In the aftermath of this illegal rendition – goodwill flowing between Britain and its “international partners” – Tony Blair went on to sign his “deal in the desert” with Muammar Gaddafi. This week, the former Labour PM denied any involvement or awareness of the treatment meted out to Mr Behlaj and Ms Boudchar.

His successors can plead no such ignorance. Mr Belhaj went to law in 2011, demanding some recognition from the courts of the wrong this country undoubtedly did to him. And well-knowing about Mi6’s disgusting billet-doux to Gaddafi’s principal torturer, well-knowing that Britain had facilitated the kidnapping and abuse of a family in the cynical attempt to curry favour with that country’s irascible regime – how did Her Majesty’s government respond? Did the British authorities hold up their hands? Did they honour the conventional pieties about Britain and its lauded respect for the rule of law and fundamental rights? Did they hell.

Instead, Whitehall’s legal machinery used every trick in the book to spike the litigation and conceal the truth about what happened to Mr Belhaj and Ms Boudchar and why it happened. First, they denied liability. Then they demanded secret trials. Then they went to law to avoid disclosing critical documents. And when all of these evasions failed – when the courts knocked back all their excuses, all their invocations of national security and partial explanations and qualified denials – the Attorney General appears in the Commons, with a heartfelt apology from Theresa May clutched in one hand and a £500,000 payoff for Ms Boudchar in the other.

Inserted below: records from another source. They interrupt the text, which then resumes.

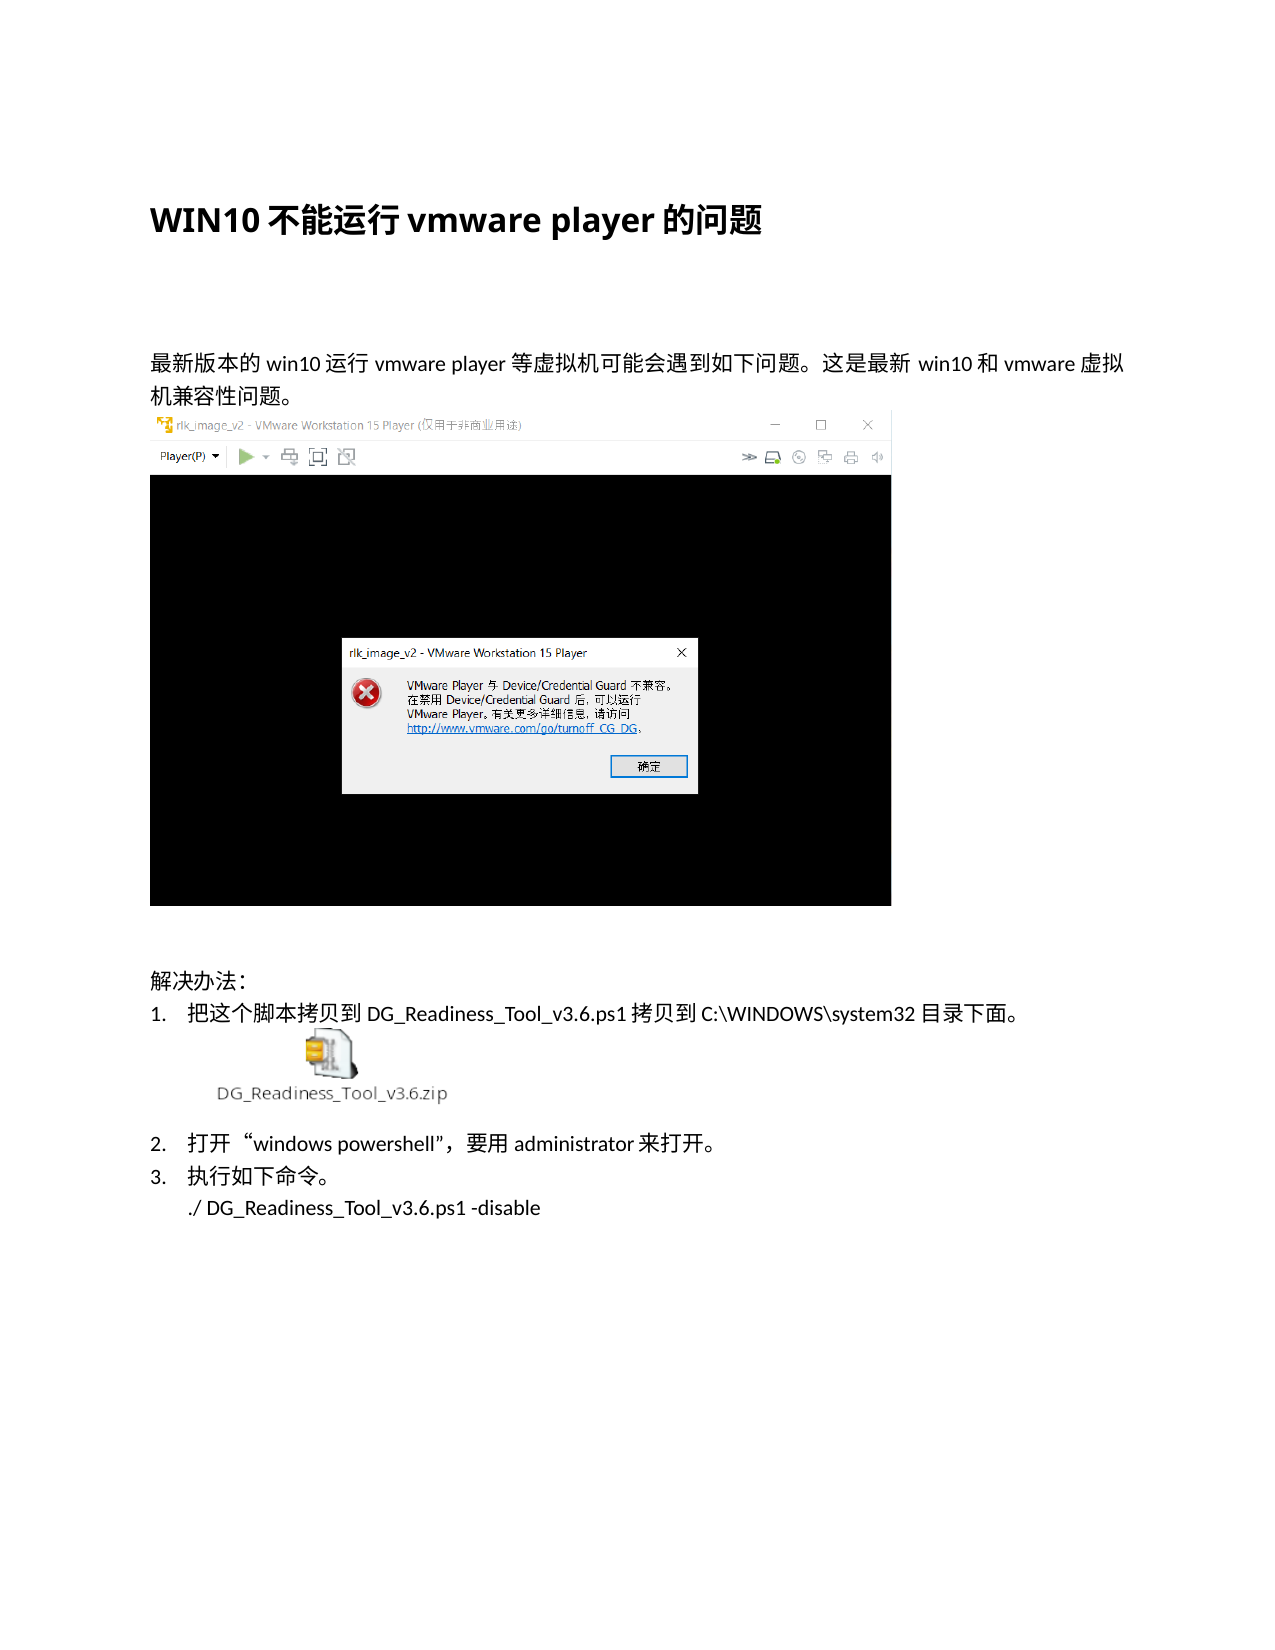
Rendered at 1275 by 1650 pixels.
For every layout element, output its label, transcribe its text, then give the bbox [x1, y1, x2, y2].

list 打开“windows powershell”，要用administrator来打开。 [150, 1126, 1125, 1158]
list 把这个脚本拷贝到DG_Readiness_Tool_v3.6.ps1拷贝到C:\WINDOWS\system32目录下面。 [150, 996, 1125, 1028]
text 解决办法： [150, 963, 1125, 996]
text 最新版本的win10运行vmware player等虚拟机可能会遇到如下问题。这是最新win10和vmware虚拟机兼容性问题。 [150, 346, 1125, 411]
list ./ DG_Readiness_Tool_v3.6.ps1 -disable [187, 1191, 1125, 1223]
subtitle WIN10不能运行vmware player的问题 [150, 186, 1125, 251]
list 执行如下命令。 [150, 1158, 1125, 1191]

This month, the Prime Minister told the couple she found their stories “moving” and “deeply troubling,” stressing that “the UK Government believes your accounts” and accepting “the UK Government’s actions contributed to your detention, rendition and suffering”.

These are welcome sentiments. But if the Government accepted their stories, why spend the better part of a decade trying to dodge legal responsibility?

Contrition is one thing when it is spontaneous and heartfelt. It is quite another when it is torn from you, years later, only after all your legal arguments have fallen on stony ground. Mrs May is not responsible for the actions of her predecessors. But the fact the UK Government accepts Belhaj’s story does not mitigate – but aggravates – its culpability.

Justice delayed is justice denied. And until this month’s volte face, the UK Government has been content for Belhaj and Boudchar to wait, and wait, and wait. As Mr Belhaj recognised, a little justice has been done here, far too late. But if this is what “global Britain” means, if a belated apology after wrecking litigation is the highest aspiration of our foreign policy – then God rot it. I want out.